— Consigne —
Recopiez à l'identique le passage des données qui va de la ligne contenant « subtitle 3.2. Criteria » jusqu'à la ligne contenant « text b) er is », ces deux lignes incluses.

##### Données à traiter

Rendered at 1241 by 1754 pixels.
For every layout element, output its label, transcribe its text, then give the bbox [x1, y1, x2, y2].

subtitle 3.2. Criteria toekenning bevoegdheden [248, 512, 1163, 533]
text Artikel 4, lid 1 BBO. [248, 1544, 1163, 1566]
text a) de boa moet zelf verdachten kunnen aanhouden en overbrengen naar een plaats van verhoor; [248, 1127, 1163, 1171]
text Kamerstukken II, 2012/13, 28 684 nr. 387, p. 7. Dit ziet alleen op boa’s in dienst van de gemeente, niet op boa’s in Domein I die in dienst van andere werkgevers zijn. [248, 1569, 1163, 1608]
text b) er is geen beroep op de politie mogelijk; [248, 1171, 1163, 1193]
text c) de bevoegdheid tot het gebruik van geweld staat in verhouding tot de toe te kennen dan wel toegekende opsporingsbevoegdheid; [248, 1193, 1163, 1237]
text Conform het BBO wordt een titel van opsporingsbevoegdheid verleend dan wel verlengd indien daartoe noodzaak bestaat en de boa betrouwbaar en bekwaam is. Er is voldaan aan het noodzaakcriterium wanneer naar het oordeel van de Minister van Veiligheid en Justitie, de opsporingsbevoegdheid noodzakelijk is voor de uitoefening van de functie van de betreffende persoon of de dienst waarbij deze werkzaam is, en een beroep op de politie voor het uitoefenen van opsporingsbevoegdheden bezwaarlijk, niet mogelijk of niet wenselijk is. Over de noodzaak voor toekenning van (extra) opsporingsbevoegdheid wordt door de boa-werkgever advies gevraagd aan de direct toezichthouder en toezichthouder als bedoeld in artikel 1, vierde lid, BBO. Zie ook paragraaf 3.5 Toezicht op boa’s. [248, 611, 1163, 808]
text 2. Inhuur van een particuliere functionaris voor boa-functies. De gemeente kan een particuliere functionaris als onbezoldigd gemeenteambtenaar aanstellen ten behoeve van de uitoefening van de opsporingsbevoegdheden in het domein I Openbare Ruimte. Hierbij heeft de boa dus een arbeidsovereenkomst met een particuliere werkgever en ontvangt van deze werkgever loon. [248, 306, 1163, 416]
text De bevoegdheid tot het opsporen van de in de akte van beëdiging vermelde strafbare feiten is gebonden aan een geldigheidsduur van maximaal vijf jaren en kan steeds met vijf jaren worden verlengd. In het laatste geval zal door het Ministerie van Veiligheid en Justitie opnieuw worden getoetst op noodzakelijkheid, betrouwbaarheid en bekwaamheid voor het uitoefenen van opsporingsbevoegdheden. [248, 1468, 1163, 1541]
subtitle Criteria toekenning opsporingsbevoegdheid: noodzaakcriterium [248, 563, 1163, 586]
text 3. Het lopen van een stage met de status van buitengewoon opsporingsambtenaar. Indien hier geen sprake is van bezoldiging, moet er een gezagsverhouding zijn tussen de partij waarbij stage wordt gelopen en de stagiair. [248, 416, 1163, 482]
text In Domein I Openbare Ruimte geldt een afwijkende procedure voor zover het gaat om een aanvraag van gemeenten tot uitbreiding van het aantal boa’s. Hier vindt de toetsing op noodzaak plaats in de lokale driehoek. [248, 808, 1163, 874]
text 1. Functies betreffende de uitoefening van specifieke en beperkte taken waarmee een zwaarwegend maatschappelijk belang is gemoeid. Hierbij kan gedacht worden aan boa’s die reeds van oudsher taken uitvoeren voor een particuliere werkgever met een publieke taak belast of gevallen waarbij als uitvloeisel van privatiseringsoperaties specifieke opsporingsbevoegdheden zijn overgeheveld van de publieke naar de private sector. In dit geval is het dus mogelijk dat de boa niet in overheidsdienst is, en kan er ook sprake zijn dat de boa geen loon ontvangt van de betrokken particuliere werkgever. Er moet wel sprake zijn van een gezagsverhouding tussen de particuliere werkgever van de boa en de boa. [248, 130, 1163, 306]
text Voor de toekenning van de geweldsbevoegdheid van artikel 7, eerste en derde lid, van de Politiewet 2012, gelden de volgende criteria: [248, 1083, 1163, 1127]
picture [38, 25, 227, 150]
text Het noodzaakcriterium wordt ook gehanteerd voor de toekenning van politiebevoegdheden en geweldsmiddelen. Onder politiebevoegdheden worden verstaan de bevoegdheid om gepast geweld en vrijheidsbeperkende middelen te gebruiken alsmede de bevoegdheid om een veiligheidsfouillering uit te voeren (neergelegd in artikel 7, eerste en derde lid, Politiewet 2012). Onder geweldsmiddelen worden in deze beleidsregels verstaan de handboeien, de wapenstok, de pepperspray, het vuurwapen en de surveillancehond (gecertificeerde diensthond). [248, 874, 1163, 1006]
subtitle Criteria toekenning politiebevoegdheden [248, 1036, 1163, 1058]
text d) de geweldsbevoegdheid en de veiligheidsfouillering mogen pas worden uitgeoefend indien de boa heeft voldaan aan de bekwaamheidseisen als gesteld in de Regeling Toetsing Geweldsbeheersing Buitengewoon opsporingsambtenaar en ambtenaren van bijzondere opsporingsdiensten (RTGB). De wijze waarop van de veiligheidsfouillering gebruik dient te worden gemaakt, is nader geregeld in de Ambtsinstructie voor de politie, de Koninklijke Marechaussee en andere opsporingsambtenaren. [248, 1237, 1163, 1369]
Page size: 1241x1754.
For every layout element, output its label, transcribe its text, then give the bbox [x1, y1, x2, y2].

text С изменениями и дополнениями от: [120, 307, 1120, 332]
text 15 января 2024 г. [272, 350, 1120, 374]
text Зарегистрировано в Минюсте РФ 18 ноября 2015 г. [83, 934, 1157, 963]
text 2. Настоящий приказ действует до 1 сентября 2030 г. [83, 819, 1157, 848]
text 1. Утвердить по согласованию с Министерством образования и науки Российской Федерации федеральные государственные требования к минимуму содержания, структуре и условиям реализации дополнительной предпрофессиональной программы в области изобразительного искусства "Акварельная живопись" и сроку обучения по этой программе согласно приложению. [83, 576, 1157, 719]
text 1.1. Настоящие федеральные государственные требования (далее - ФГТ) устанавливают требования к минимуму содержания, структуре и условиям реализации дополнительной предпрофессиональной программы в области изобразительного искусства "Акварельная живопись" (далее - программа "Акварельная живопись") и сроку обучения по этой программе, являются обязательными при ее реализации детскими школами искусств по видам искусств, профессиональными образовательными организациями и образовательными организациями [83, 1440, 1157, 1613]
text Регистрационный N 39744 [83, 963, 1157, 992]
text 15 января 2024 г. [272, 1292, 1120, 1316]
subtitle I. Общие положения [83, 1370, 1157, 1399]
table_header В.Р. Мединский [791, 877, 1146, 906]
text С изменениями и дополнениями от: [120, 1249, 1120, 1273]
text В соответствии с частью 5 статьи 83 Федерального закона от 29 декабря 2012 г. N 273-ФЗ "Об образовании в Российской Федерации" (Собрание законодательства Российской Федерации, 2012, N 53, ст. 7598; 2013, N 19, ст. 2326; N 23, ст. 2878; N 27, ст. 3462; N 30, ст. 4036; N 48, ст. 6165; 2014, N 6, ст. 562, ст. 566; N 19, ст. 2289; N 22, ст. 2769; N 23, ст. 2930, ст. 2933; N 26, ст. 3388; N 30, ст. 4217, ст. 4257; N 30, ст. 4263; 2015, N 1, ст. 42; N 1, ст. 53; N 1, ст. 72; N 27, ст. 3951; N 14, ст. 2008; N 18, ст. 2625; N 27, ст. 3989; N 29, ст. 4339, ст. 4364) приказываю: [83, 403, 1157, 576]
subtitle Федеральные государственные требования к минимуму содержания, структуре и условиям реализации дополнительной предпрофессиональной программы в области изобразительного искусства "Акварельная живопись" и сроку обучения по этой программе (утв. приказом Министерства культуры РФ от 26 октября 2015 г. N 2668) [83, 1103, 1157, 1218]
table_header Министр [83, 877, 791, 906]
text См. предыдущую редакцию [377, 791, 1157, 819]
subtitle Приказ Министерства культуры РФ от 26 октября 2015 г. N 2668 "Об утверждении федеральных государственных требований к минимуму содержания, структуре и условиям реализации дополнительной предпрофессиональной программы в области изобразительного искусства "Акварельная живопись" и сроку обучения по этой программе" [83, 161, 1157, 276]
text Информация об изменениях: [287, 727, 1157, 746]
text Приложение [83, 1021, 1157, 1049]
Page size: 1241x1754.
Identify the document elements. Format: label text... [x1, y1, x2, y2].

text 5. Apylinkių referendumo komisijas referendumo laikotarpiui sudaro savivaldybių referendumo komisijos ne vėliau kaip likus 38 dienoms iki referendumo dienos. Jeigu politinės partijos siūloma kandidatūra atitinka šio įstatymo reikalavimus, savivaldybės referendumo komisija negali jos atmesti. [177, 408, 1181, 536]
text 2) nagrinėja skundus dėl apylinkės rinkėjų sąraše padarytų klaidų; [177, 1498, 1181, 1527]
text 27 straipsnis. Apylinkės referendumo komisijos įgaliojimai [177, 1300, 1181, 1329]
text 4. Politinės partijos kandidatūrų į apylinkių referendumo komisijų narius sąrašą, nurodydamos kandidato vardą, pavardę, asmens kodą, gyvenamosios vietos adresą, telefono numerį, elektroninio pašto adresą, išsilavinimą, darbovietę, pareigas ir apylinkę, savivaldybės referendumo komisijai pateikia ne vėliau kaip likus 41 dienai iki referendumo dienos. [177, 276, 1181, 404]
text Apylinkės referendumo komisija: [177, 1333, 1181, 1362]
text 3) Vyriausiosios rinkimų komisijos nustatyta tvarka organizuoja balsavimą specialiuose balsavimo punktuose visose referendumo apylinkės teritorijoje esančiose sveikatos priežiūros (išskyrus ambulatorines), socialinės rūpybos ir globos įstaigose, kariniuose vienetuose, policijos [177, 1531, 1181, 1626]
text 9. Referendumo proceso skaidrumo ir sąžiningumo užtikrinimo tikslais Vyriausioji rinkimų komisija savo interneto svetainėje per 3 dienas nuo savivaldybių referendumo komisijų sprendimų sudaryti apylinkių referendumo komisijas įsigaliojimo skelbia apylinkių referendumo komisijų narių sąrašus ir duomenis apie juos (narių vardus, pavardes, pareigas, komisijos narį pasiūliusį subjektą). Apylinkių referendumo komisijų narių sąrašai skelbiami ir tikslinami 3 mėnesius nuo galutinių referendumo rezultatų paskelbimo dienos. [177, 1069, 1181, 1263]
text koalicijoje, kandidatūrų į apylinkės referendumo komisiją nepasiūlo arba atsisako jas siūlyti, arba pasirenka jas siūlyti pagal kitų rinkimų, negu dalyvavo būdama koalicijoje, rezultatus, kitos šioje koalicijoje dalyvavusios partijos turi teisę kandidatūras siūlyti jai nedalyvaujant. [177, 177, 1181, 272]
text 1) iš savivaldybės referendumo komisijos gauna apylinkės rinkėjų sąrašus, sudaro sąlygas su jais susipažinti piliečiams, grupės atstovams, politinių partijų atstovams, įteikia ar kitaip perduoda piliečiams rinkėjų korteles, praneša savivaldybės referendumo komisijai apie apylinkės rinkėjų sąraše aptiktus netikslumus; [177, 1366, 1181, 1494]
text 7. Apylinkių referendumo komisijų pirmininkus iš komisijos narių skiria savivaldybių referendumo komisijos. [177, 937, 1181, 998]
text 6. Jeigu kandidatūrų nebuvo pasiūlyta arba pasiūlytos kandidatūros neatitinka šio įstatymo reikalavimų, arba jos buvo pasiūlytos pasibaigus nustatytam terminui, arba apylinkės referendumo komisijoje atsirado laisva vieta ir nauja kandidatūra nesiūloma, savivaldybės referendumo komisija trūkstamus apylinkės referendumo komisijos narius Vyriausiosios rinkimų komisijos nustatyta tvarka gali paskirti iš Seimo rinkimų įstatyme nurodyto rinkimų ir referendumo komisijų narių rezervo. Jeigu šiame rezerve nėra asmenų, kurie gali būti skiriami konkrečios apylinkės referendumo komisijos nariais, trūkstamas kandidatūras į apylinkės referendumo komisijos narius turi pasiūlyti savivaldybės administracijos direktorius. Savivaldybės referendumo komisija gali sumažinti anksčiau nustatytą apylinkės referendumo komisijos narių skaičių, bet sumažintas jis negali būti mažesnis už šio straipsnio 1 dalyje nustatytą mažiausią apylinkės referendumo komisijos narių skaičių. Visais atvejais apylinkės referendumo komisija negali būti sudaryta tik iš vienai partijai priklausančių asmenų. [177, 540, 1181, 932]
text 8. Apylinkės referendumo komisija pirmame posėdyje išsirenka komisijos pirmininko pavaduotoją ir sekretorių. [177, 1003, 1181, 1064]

##########

— Résultat obtenu —
subtitle 3.2. Criteria toekenning bevoegdheden [248, 512, 1163, 533]
text Artikel 4, lid 1 BBO. [248, 1544, 1163, 1566]
text a) de boa moet zelf verdachten kunnen aanhouden en overbrengen naar een plaats van verhoor; [248, 1127, 1163, 1171]
text Kamerstukken II, 2012/13, 28 684 nr. 387, p. 7. Dit ziet alleen op boa’s in dienst van de gemeente, niet op boa’s in Domein I die in dienst van andere werkgevers zijn. [248, 1569, 1163, 1608]
text b) er is geen beroep op de politie mogelijk; [248, 1171, 1163, 1193]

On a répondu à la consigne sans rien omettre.